With two younger siblings, my son Noah is used to sharing a lot. But the one thing he has never had to share is space. He’s had his own room and he gets the last row of the minivan all to himself. Even on vacation he somehow manages to be the one kid who always ends up with his own bed. That is, until, at age 11, he found out he’d be sharing a locker.
Noah’s reaction to this was not a very positive one. Luckily, learning that his locker partner would be his friend Isaac helped to soften the blow. Still, sixth-grade boys sharing a space that’s about 12 inches wide and under six feet tall is no small feat.
That said, the way I see it, it’s good practice for when Noah moves into a college dorm room down the road (and we’re breaking out that college dorm checklist). Or when he graduates and decides to move to New York – where he will undoubtedly spend a fortune on a 500-square-foot apartment shared with a roommate. All in good time.
Meanwhile, when it comes to sharing a locker at school, setting some ground rules is important to avoid overstepping boundaries or even winding up with a case of jealousy between friends – or a bevy of other issues.
Read on for tips to help two students manage this small space for the next nine months.
Organization is key
Donna Lindley, founder of Organize Your World in Rochester Hills, and Dr. Jennifer Friedman, dean of student learning at Hillel Day School in Farmington Hills – where Noah attended school during his shared-locker era – agree that organization, communication and collaboration are crucial for a successful year of locker sharing.
From an organizational standpoint, Lindley highly recommends locker shelves. “Shelves not only help students better utilize an already small space but also set physical boundaries so that locker partners know exactly where to put their books and belongings.”
Locker shelves – a staple among back-to-school supplies – can be found at just about any store selling school supplies, including Target, Walmart, Organize It, Staples and Office Max – not to mention Meijer locally and Amazon anywhere.
Lindley also suggests labeling the spines of binders and, if allowed by the school, books so students don’t accidentally take the wrong binder or book.
Working with differences
Remember that two different personalities are coming together in a small space.
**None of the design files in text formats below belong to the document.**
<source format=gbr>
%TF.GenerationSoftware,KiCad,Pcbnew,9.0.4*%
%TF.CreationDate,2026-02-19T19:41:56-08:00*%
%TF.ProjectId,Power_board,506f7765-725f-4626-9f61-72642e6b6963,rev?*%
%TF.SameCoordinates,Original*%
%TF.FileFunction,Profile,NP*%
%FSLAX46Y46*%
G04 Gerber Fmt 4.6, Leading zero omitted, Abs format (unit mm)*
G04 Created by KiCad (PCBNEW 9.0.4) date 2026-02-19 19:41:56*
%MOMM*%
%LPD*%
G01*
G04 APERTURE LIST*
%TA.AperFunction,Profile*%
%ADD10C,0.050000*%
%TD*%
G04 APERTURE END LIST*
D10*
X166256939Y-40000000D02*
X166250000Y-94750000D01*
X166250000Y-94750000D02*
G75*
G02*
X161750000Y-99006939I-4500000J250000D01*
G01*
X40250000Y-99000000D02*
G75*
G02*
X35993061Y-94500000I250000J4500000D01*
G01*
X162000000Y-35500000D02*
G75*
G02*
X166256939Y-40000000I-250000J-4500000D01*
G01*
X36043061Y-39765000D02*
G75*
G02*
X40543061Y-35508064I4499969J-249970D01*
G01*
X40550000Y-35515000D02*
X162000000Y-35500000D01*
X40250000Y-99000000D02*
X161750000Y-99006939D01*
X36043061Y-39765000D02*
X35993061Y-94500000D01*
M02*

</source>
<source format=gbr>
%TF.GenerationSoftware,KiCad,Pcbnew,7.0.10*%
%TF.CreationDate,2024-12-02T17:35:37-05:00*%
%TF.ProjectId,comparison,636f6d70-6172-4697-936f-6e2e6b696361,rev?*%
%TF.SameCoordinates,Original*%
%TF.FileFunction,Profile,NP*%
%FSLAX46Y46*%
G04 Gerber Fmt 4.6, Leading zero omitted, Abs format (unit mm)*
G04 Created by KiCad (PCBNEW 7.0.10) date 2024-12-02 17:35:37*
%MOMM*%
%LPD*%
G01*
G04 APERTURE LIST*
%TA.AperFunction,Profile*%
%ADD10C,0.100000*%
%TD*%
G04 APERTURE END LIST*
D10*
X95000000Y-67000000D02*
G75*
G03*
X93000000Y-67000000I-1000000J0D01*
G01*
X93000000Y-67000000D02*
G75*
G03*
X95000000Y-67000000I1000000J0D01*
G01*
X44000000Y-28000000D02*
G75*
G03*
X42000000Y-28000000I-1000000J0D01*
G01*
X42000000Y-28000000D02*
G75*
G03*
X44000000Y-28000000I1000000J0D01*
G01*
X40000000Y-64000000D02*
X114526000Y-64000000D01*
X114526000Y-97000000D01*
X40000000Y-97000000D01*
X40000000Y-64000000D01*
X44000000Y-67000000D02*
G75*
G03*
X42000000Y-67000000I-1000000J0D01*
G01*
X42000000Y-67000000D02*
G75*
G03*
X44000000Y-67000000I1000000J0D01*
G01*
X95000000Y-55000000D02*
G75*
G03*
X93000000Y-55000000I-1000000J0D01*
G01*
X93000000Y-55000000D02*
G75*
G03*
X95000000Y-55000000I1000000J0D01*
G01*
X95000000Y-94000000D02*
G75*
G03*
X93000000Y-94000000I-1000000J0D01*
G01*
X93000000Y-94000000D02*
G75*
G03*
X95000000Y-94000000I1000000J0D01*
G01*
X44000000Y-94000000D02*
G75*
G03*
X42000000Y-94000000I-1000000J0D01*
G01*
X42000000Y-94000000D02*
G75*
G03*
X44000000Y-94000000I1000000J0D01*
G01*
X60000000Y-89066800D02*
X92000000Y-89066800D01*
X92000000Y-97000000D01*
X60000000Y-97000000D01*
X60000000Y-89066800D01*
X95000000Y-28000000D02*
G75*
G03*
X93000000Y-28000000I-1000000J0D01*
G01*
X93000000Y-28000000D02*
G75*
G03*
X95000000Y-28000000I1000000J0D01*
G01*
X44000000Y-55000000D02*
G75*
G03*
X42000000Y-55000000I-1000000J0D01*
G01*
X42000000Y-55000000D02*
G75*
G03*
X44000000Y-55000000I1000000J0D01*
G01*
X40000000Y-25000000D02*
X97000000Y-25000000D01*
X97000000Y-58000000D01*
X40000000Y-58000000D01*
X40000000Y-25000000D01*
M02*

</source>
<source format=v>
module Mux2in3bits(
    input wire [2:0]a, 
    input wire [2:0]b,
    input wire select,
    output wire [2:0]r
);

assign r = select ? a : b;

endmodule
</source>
That means conversation is key. For one thing, as trivial as it may sound, Lindley recommends students talking in advance and deciding who will get which hook.
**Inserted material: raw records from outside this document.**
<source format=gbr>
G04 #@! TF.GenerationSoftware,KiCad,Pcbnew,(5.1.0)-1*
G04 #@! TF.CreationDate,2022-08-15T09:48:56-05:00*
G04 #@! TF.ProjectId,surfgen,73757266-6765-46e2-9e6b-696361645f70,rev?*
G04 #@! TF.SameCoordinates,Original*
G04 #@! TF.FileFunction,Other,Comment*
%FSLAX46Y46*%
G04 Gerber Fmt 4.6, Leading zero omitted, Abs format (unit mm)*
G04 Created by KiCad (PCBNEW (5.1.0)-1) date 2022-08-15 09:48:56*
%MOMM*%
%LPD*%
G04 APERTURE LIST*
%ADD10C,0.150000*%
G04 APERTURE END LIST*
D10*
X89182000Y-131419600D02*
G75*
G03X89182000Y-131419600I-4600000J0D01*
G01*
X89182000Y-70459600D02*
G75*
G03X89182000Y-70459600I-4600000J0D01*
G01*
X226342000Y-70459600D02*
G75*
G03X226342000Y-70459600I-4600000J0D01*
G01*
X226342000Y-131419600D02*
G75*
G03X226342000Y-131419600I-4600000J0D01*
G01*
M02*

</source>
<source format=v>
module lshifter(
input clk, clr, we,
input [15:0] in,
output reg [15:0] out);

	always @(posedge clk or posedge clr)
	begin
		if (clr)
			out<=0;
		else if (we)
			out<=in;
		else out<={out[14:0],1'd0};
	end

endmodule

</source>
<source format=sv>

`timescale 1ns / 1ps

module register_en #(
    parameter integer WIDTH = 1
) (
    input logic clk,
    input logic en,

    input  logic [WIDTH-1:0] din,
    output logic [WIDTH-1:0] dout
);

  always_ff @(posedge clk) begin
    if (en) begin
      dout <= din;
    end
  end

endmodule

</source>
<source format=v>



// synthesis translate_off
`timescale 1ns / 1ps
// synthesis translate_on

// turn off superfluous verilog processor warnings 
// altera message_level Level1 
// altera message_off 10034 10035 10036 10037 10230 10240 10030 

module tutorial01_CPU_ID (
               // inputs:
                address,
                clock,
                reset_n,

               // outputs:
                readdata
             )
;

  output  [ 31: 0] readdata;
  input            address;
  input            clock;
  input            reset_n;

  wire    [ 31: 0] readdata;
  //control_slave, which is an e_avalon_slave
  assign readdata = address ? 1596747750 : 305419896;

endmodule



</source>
“Doing what you can to minimize conflict and promote collaboration is crucial for successfully sharing a locker. With any relationship, it’s about making compromises,” says Friedman, who oversees academic and social-emotional learning at Hillel, which has an early childhood program through eighth grade.
“In first through fourth grade, we share cubbies and desks, so the students are used to sharing space. However, as they become tweens and teens, their own space becomes very important to them,” says Friedman. “They can make their own space in different ways with their lockers. Shelves can set visual boundaries and decorations can make a locker feel like it’s theirs by reflecting their personality.”
However, before decorating, Friedman again recommends students chat with each other so they know the other person’s likes and dislikes. For example, if your locker partner does not like the color pink, it’s obviously best to avoid any vibrant fuschia locker wallpaper.
In the past, Friedman has seen students get creative with Fathead sports team decals, locker chandeliers, mirrors, magnets and family photos. A Hillel student once had a magnet collection from all the places he visited over the summer.
Tips for locker sharing
Other tips to give students to ensure a successful year of sharing a locker include coaching them to consider the following:
- Plan to meet periodically before or after school to clean out your locker together. Each person should make a take-home-pile, a trash pile and a stay-at-school pile.
- Pens and pencils always seem to disappear. A magnetic pen/pencil holder on your locker door is a great way to ensure you always have something to write with. It’s probably easiest to share a supply with your locker partner instead of keeping track of which pens are yours.
- Resist the urge to use your locker as a garbage can. With every piece of paper, if you don’t need it, toss it.
- After each class, put the books and folders you’ll need to take home in your bag so you do not forget them. This will help you stay organized and give you more space.
- Respect your partner’s personal belongs and don’t borrow or take his or her things without permission.